_Task description_:
Give back every line of the material exactly. Skip the pictures.

### The data ###

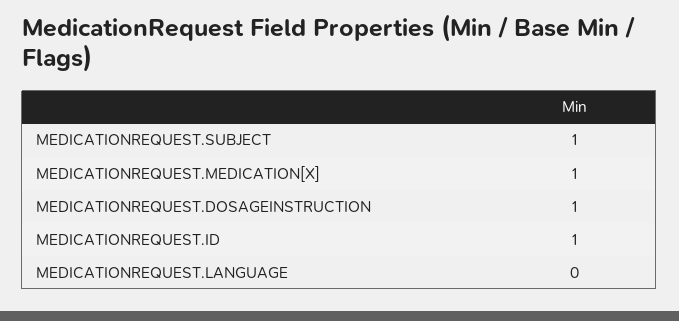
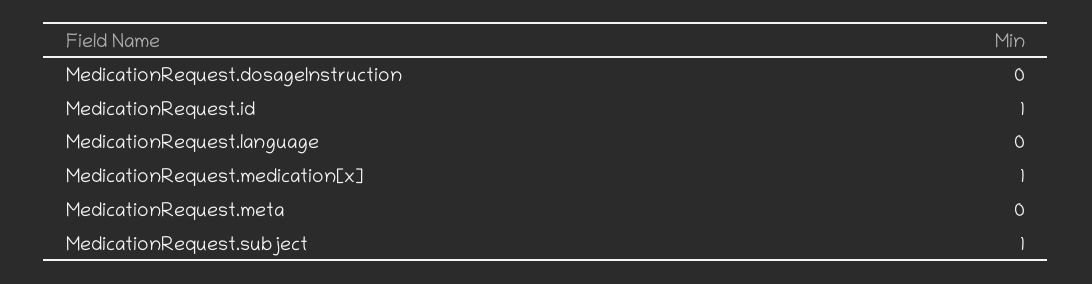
MEDICATIONREQUEST.DOSAGEINSTRUCTION: 1 -> 0
MedicationRequest.meta: none -> 0

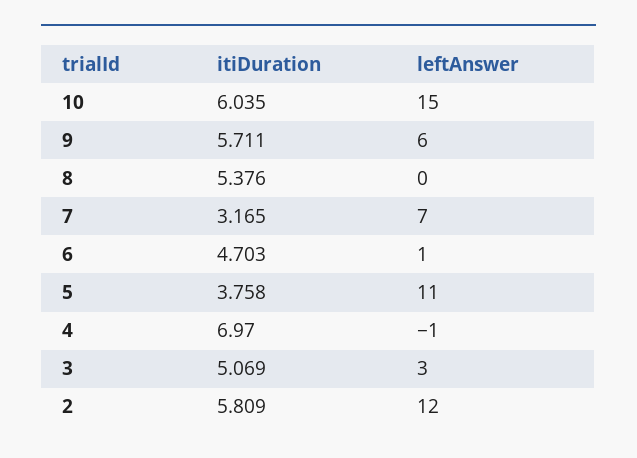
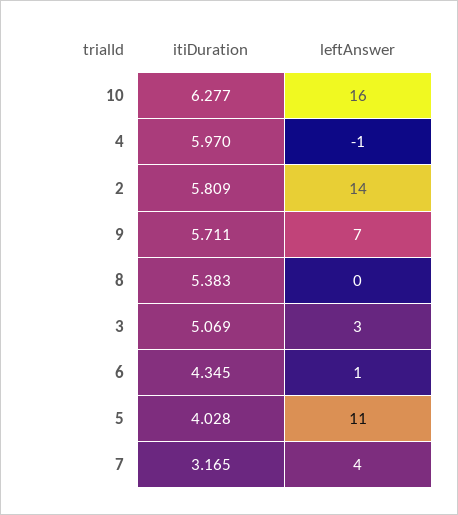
itiDuration, 10: 6.035 -> 6.277
leftAnswer, 10: 15 -> 16
leftAnswer, 9: 6 -> 7
itiDuration, 8: 5.376 -> 5.383
leftAnswer, 7: 7 -> 4
itiDuration, 6: 4.703 -> 4.345
itiDuration, 5: 3.758 -> 4.028
itiDuration, 4: 6.97 -> 5.97
leftAnswer, 2: 12 -> 14

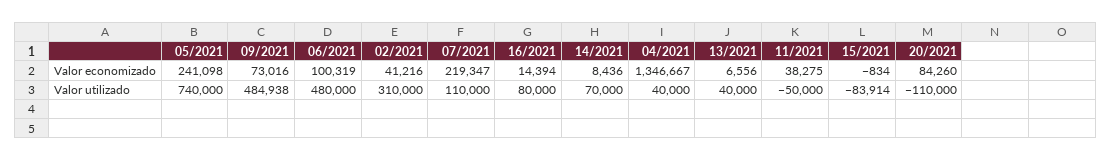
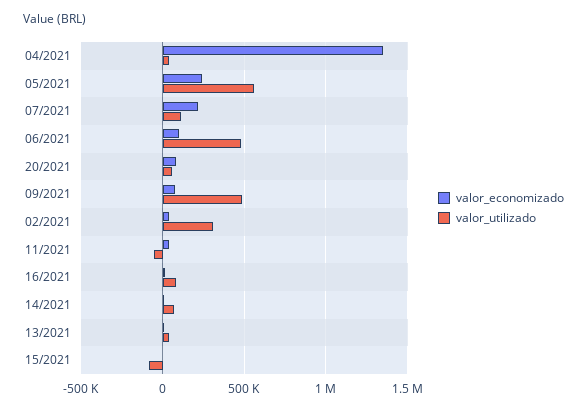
Valor utilizado, 05/2021: 740000 -> 550000
Valor utilizado, 20/2021: -110000 -> 50000

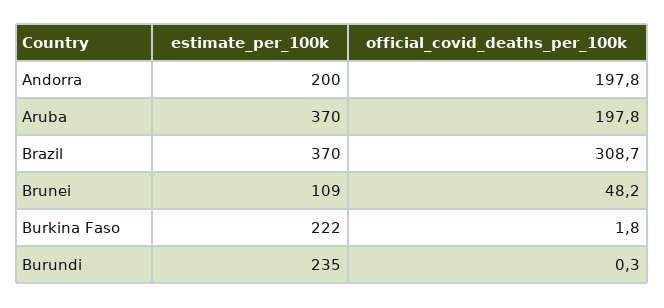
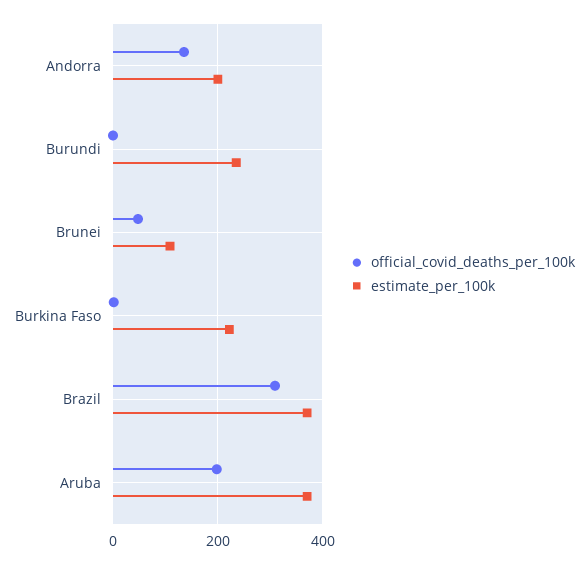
official_covid_deaths_per_100k, Andorra: 197.8 -> 140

###

_Solution for this exercise_:
MEDICATIONREQUEST.DOSAGEINSTRUCTION: 1 -> 0
MedicationRequest.meta: none -> 0

itiDuration, 10: 6.035 -> 6.277
leftAnswer, 10: 15 -> 16
leftAnswer, 9: 6 -> 7
itiDuration, 8: 5.376 -> 5.383
leftAnswer, 7: 7 -> 4
itiDuration, 6: 4.703 -> 4.345
itiDuration, 5: 3.758 -> 4.028
itiDuration, 4: 6.97 -> 5.97
leftAnswer, 2: 12 -> 14

Valor utilizado, 05/2021: 740000 -> 550000
Valor utilizado, 20/2021: -110000 -> 50000

official_covid_deaths_per_100k, Andorra: 197.8 -> 140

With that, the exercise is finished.